Polizei Info Report Heft 5/2018

Jahrelang haben die Polizeien der Länder und des Bundes Klage darüber geführt, dass ihr Personalbestand beinahe flächendeckend zu gering bemessen war. Nun wurden zwar die Zahlen der Polizeikräfte sukzessive erhöht, allerdings ist das Aufgabenportefeuille der Sicherheitsbehörden in den letzten Jahren auch angestiegen.

Mit der Zeit ist dadurch in der Bevölkerung vielfach der Eindruck entstanden, dass Straftaten wie Eigentums- und Körperverletzungsdelikte, die den Bürger unmittelbar betreffen und beunruhigen, seitens der Polizei kaum noch wirkungsvoll bekämpft werden können und somit das subjektive Sicherheitsgefühl erschüttert wird. Diese Verunsicherung war für die Branche der Sicherheitsunternehmen Anlass, ihre Dienste auf Aufgaben auszudehnen, die, z.B. im präventiven Bereich, durch die Polizei kräftemäßig nur unzureichend wahrgenommen werden konnten. In jüngster Zeit wird nun zusätzlich die Diskussion geführt, auf welchen Gebieten Security-Firmen mit der Polizei Kooperationen eingehen oder sogar – unter Berücksichtigung der geltenden Gesetzeslage – für sie Tätigkeiten übernehmen könnten. Wir haben diese Fragestellung im vorliegenden Heft als Titelthema ausgewählt und sie sowohl von einem sachkundigen Polizeibeamten, dem ehemaligen Präsidenten eines Grenzschutzkommandos aus Berlin, Herrn Bernd Walter, sowie einem Mitglied der Führungsetage einer führenden Sicherheitsfirma aus Düsseldorf, Herrn Roland von Brauck, beleuchten lassen.

Würden Kriminalfilme tatsächlich ausschließlich die alltägliche Polizeiarbeit wiedergeben, so würde dieses Genre vermutlich viel von seiner Beliebtheit einbüßen. Um dem entgegenzuwirken, bauen die Verantwortlichen gerne auch mal Verfolgungsfahrten in die Handlung ein. Dabei wird leicht vergessen, dass am Steuer der Wagen Stuntleute sitzen, für deren Sicherheit am Set alles Menschenmögliche getan wird. Diese Rückversicherung hat der reale Polizeibeamte nicht, wenn er zur Durchsetzung notwendiger Maßnahmen, in die Situation kommt, ein flüchtiges Fahrzeug zu verfolgen und anzuhalten. Darum gilt es, in solchen Einsatzlagen eine Abwägung zu treffen, ob das finale Stoppen des Fahrzeugs unter Berücksichtigung der gegebenen Umstände letztlich tatsächlich noch verhältnismäßig ist. Rainer Becker, pensionierter Polizeidirektor aus Berlin, hat in seinem Beitrag Gedanken über das in diesem Zusammenhang zu berücksichtigende Für und Wider dargelegt.

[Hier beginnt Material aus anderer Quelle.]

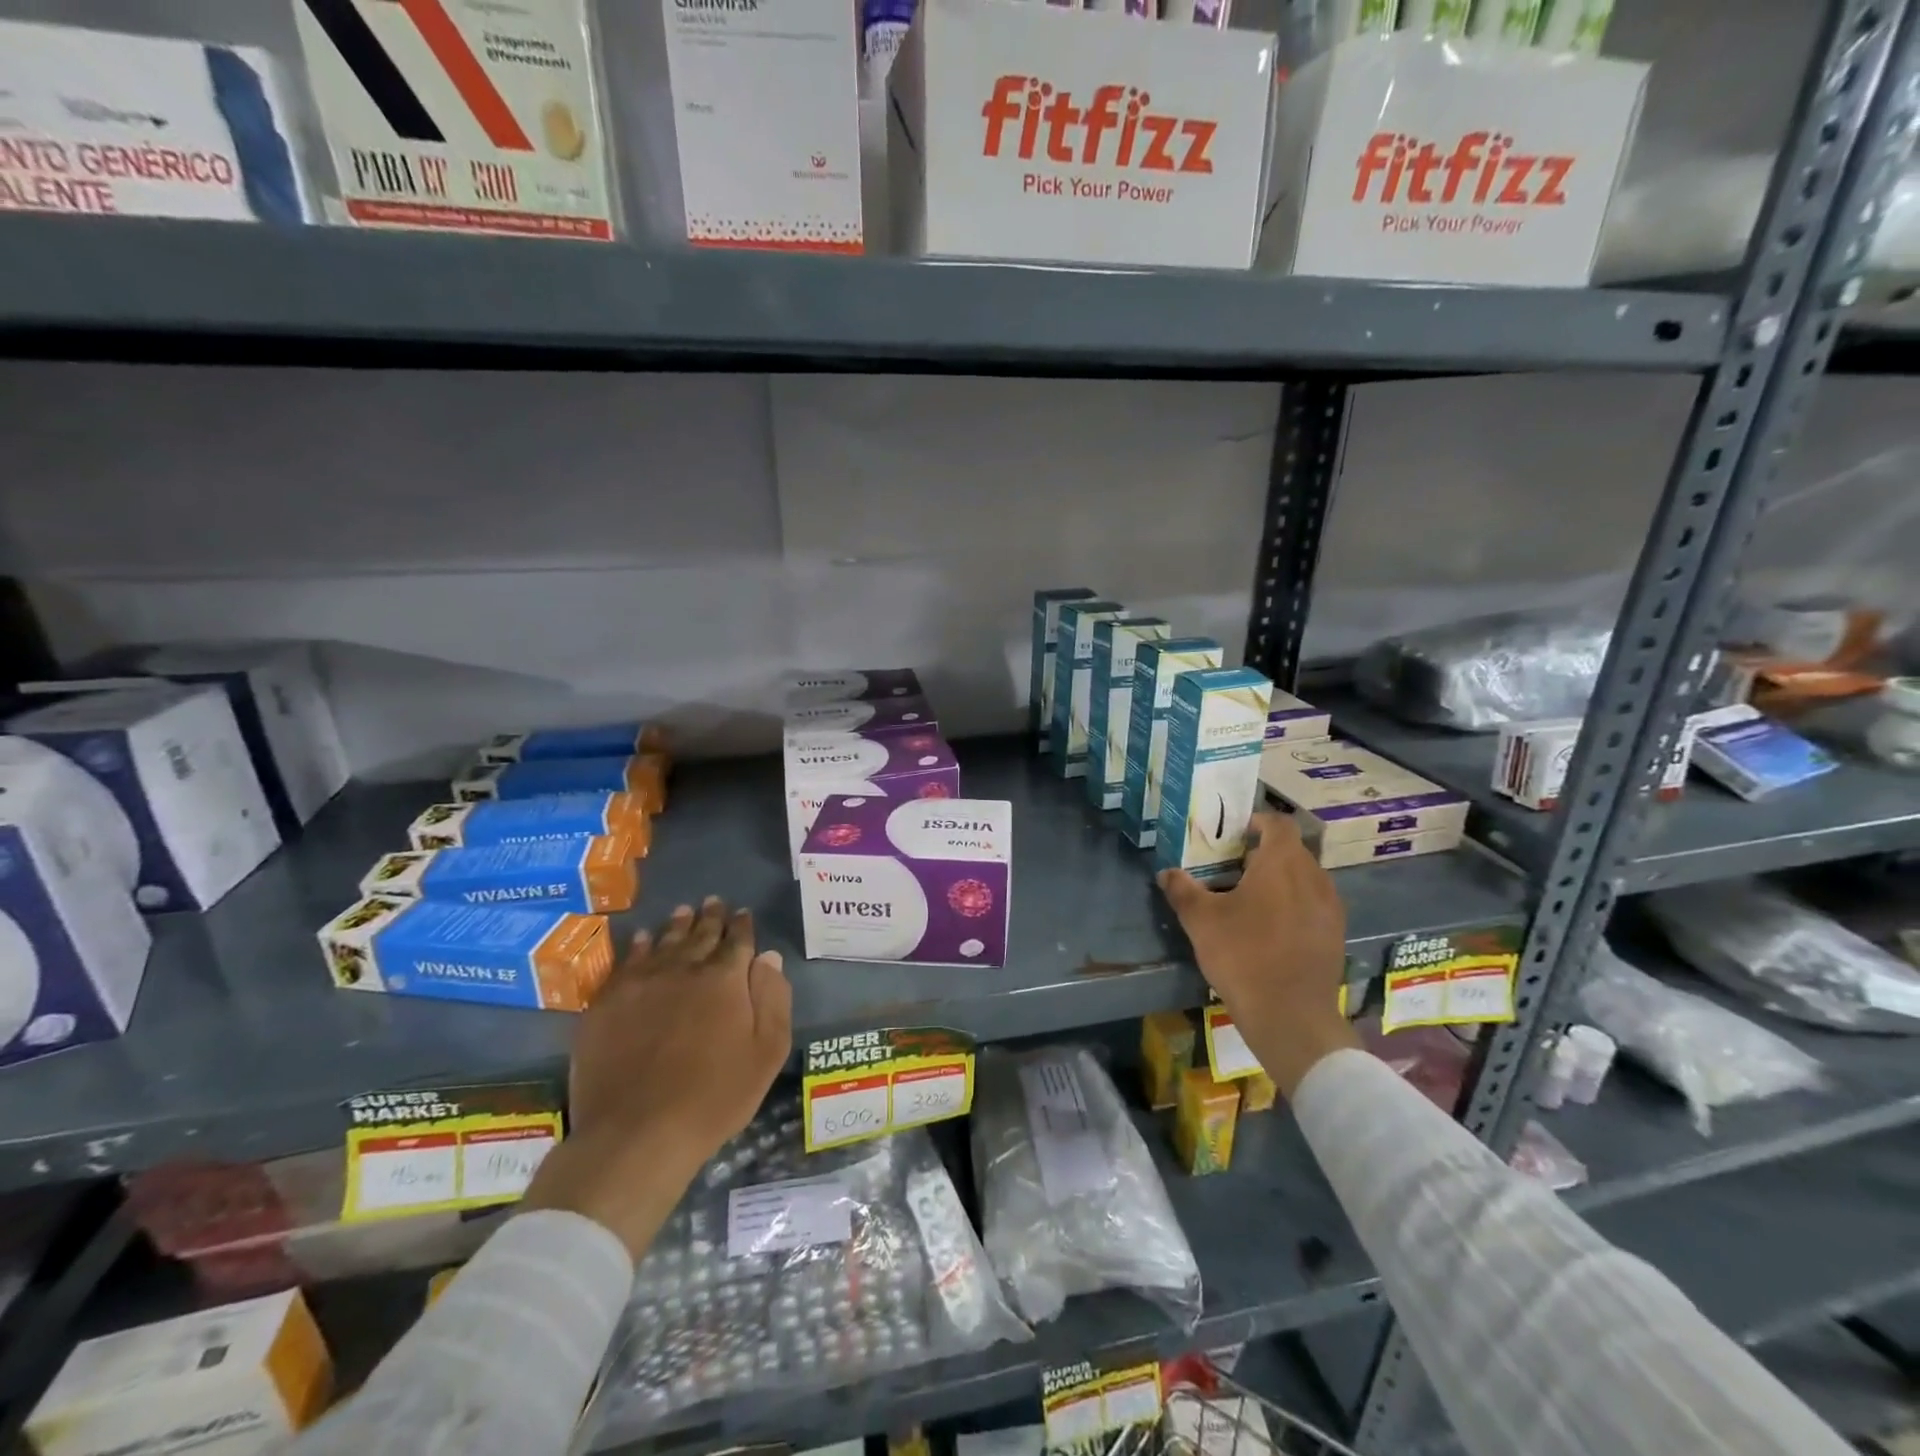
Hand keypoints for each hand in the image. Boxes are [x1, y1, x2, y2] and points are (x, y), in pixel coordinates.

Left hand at [523, 898, 792, 1255]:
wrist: (637, 1133)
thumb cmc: (714, 1097)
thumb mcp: (766, 1053)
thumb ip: (773, 999)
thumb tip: (768, 957)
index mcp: (725, 979)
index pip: (738, 941)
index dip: (742, 925)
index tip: (743, 913)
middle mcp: (684, 969)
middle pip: (700, 934)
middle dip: (711, 917)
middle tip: (714, 901)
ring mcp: (641, 983)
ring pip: (663, 942)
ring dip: (677, 925)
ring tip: (684, 911)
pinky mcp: (607, 1003)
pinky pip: (626, 962)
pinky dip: (637, 946)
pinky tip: (641, 939)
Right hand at [1158, 811, 1357, 1097]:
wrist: (1289, 1015)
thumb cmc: (1242, 955)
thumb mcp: (1201, 920)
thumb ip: (1182, 890)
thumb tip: (1166, 873)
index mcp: (1282, 864)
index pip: (1279, 824)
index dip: (1258, 821)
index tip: (1235, 832)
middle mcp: (1313, 877)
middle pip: (1292, 850)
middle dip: (1264, 853)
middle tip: (1232, 868)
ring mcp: (1330, 907)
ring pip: (1305, 877)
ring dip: (1280, 879)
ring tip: (1250, 899)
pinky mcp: (1335, 933)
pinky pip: (1314, 903)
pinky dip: (1294, 903)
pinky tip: (1270, 927)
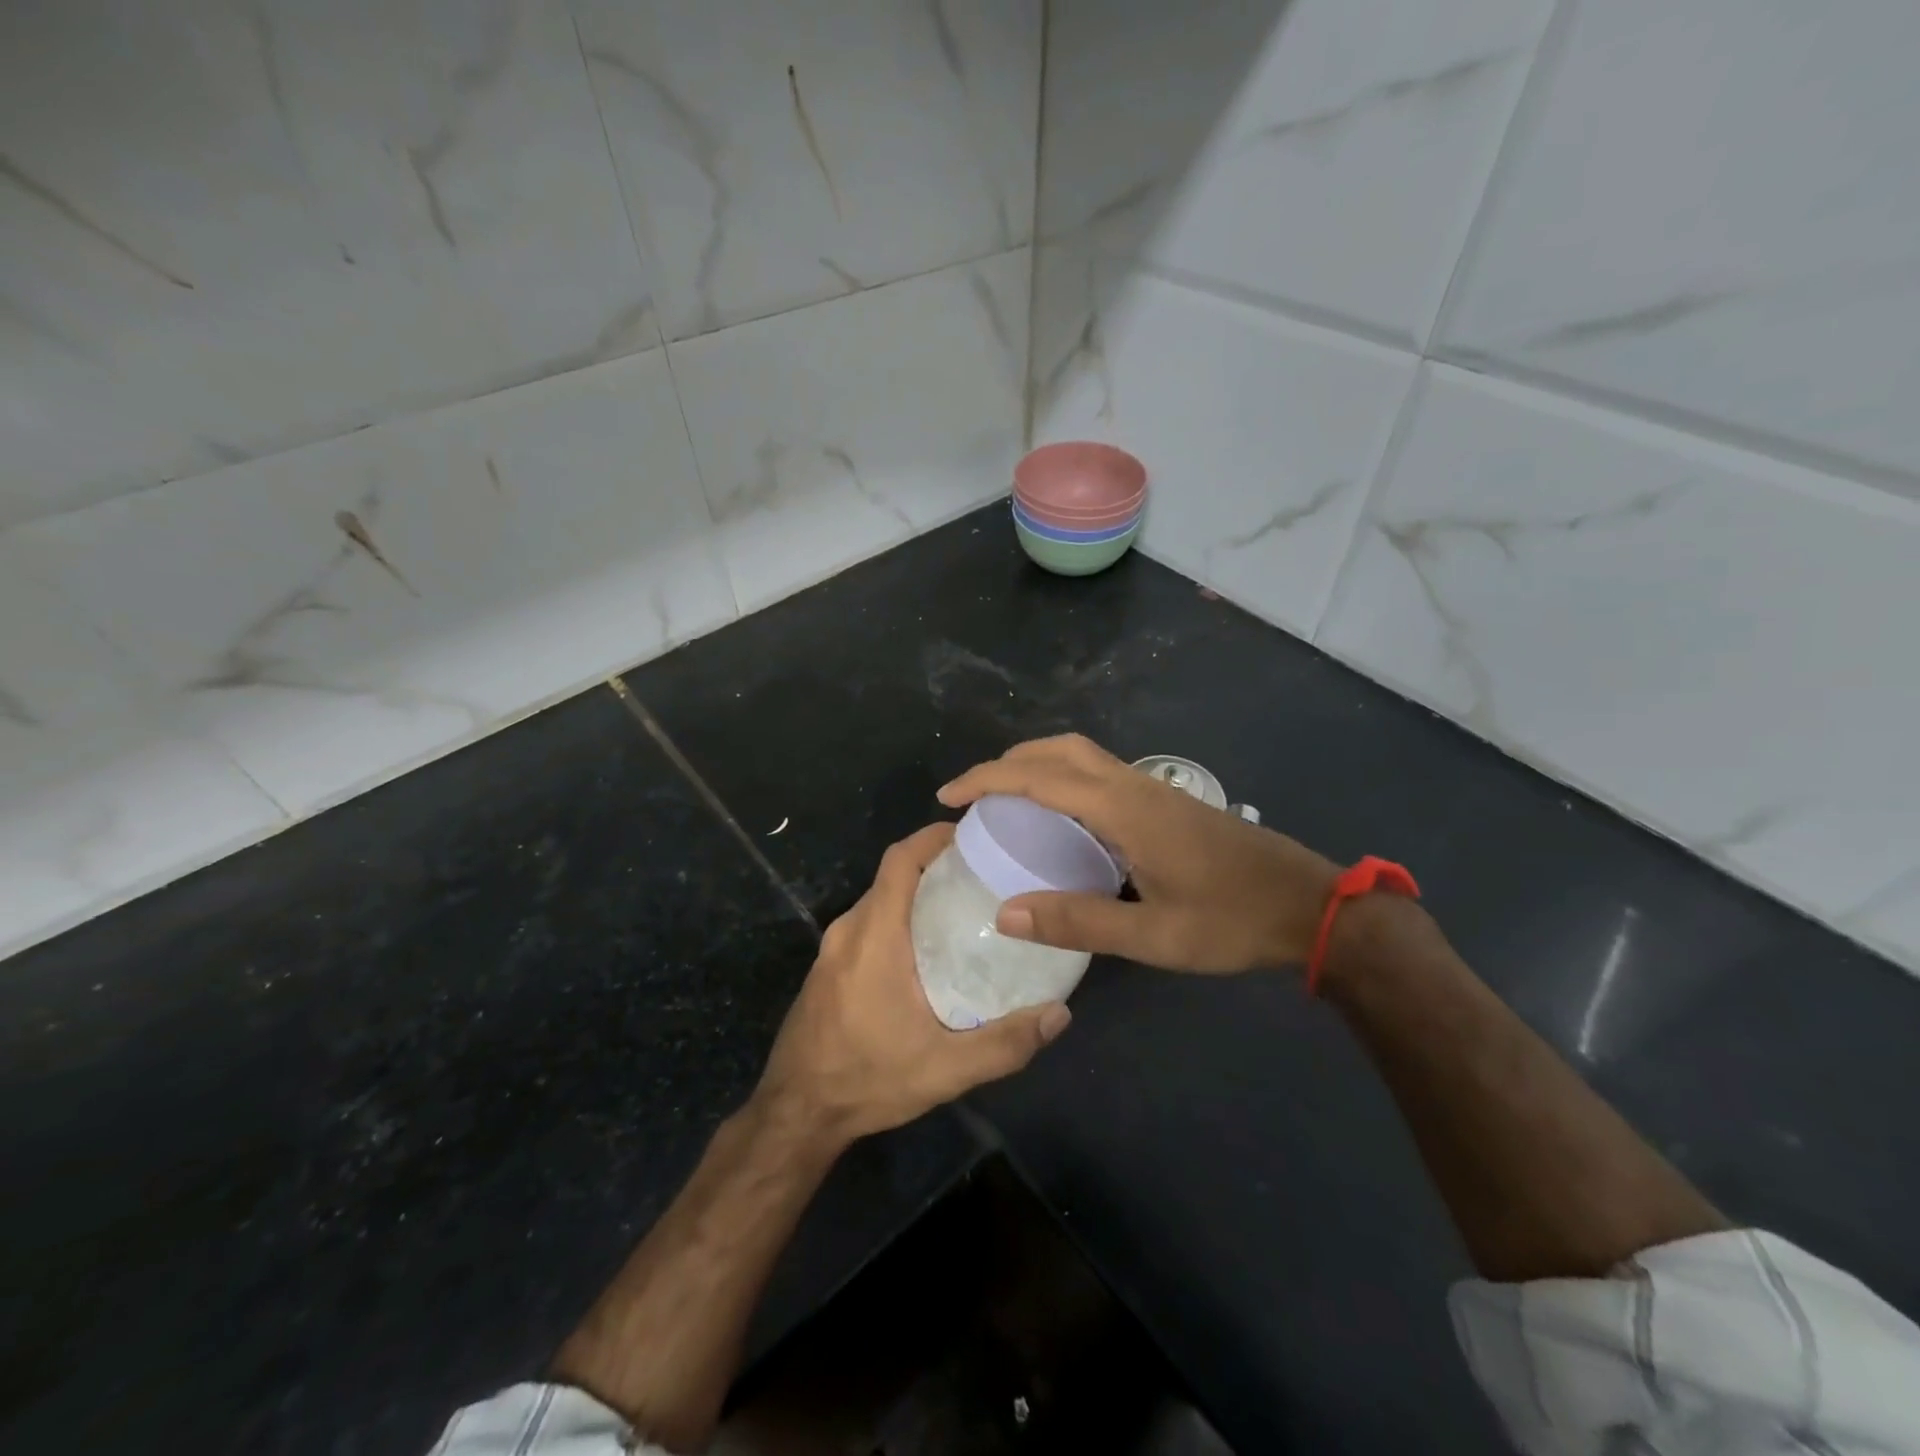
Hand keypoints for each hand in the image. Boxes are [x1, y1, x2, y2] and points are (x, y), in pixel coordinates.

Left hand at [754, 822, 1071, 1141]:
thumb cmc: (868, 1079)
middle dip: (936, 866)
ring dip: (918, 895)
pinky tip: (928, 951)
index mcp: (874, 936)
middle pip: (894, 877)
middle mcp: (849, 930)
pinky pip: (868, 924)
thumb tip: (1060, 1015)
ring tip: (966, 910)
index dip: (933, 837)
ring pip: (880, 901)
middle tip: (985, 877)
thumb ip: (1005, 1043)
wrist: (797, 1113)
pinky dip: (899, 918)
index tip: (972, 835)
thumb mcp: (945, 1069)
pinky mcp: (828, 968)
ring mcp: (833, 949)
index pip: (900, 860)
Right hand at [938, 734, 1340, 973]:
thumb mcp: (1153, 935)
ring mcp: (1152, 790)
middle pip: (1060, 749)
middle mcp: (1133, 786)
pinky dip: (1063, 780)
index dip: (987, 780)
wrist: (1309, 906)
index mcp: (1123, 809)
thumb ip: (1079, 922)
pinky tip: (1061, 821)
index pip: (1039, 778)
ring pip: (1082, 756)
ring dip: (1038, 766)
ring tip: (1007, 803)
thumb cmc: (1231, 921)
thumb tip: (1005, 912)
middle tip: (975, 796)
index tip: (947, 796)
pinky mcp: (1164, 803)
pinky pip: (1099, 774)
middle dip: (1010, 762)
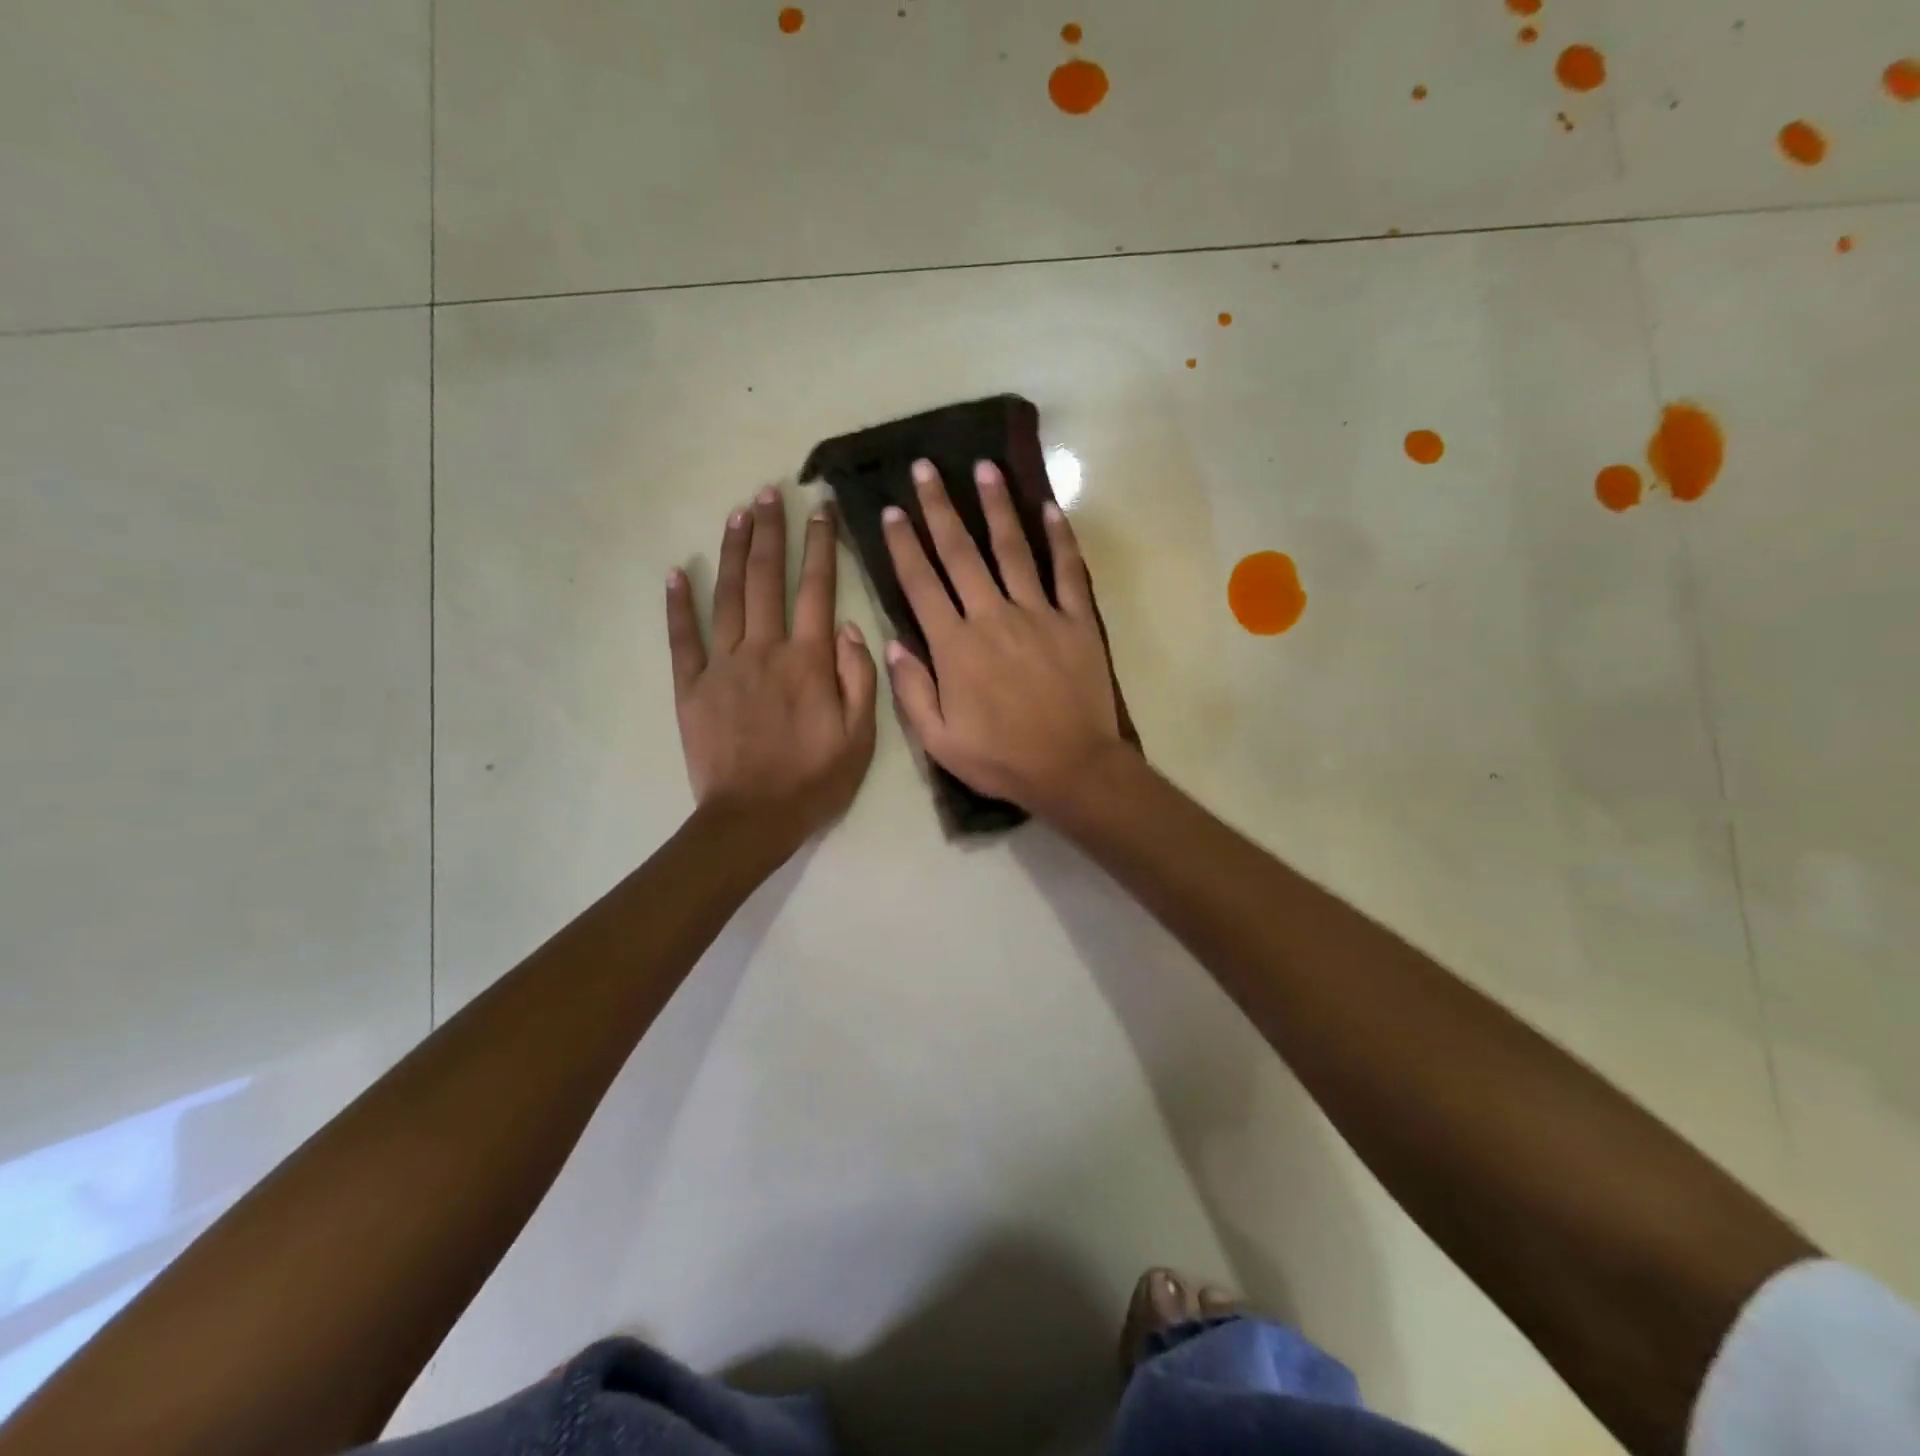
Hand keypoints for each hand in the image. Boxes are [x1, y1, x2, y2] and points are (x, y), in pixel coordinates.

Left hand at [667, 487, 876, 841]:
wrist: (752, 818)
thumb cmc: (814, 780)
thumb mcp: (860, 737)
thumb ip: (858, 678)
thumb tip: (849, 627)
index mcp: (808, 661)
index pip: (817, 589)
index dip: (819, 546)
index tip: (819, 509)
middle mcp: (764, 650)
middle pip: (766, 580)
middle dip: (770, 532)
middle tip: (769, 491)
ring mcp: (723, 665)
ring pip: (727, 597)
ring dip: (732, 551)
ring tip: (737, 513)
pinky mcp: (692, 686)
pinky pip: (683, 638)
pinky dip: (679, 604)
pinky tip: (677, 572)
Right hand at [881, 459, 1125, 816]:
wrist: (1072, 769)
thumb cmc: (1001, 759)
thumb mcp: (939, 741)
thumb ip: (911, 691)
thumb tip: (891, 643)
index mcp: (955, 647)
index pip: (921, 584)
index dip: (903, 545)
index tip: (891, 511)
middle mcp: (992, 617)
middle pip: (960, 554)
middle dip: (939, 509)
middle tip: (925, 468)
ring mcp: (1038, 614)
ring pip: (1012, 550)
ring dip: (996, 506)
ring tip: (983, 468)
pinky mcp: (1076, 621)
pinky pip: (1067, 571)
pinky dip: (1060, 538)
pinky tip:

Die Aufnahme von Flüchtlingen ist gerade in den letzten Jahren ein drängendes und in der Öffentlichkeit viel diskutiertes Problem geworden. Dabei werden gestellte Asylanträge immer wieder abgelehnt und die betroffenen Personen müssen die Bundesrepublik wieder verlassen. Häufig wird dieser Aufforderung nicht nachgekommen, was eine Abschiebung zur Folge hat. In der Vergangenheit ist es in einigen dieser Fälle zur Androhung eines Suizids durch abgelehnte Asylbewerber mit dem Ziel gekommen, auf diese Weise den Transport in ihr Heimatland zu verhindern. Unabhängig von aller mit diesem Verhalten verbundenen menschlichen Tragik, stellt sich in diesem Zusammenhang die Frage, ob bzw. inwieweit sich diese Menschen durch ihr Verhalten strafbar gemacht haben. Diese Problematik beleuchtet Michael Wernthaler, Polizeidirektor aus Ludwigsburg und langjähriger Autor für unsere Zeitschrift, in seinem Artikel.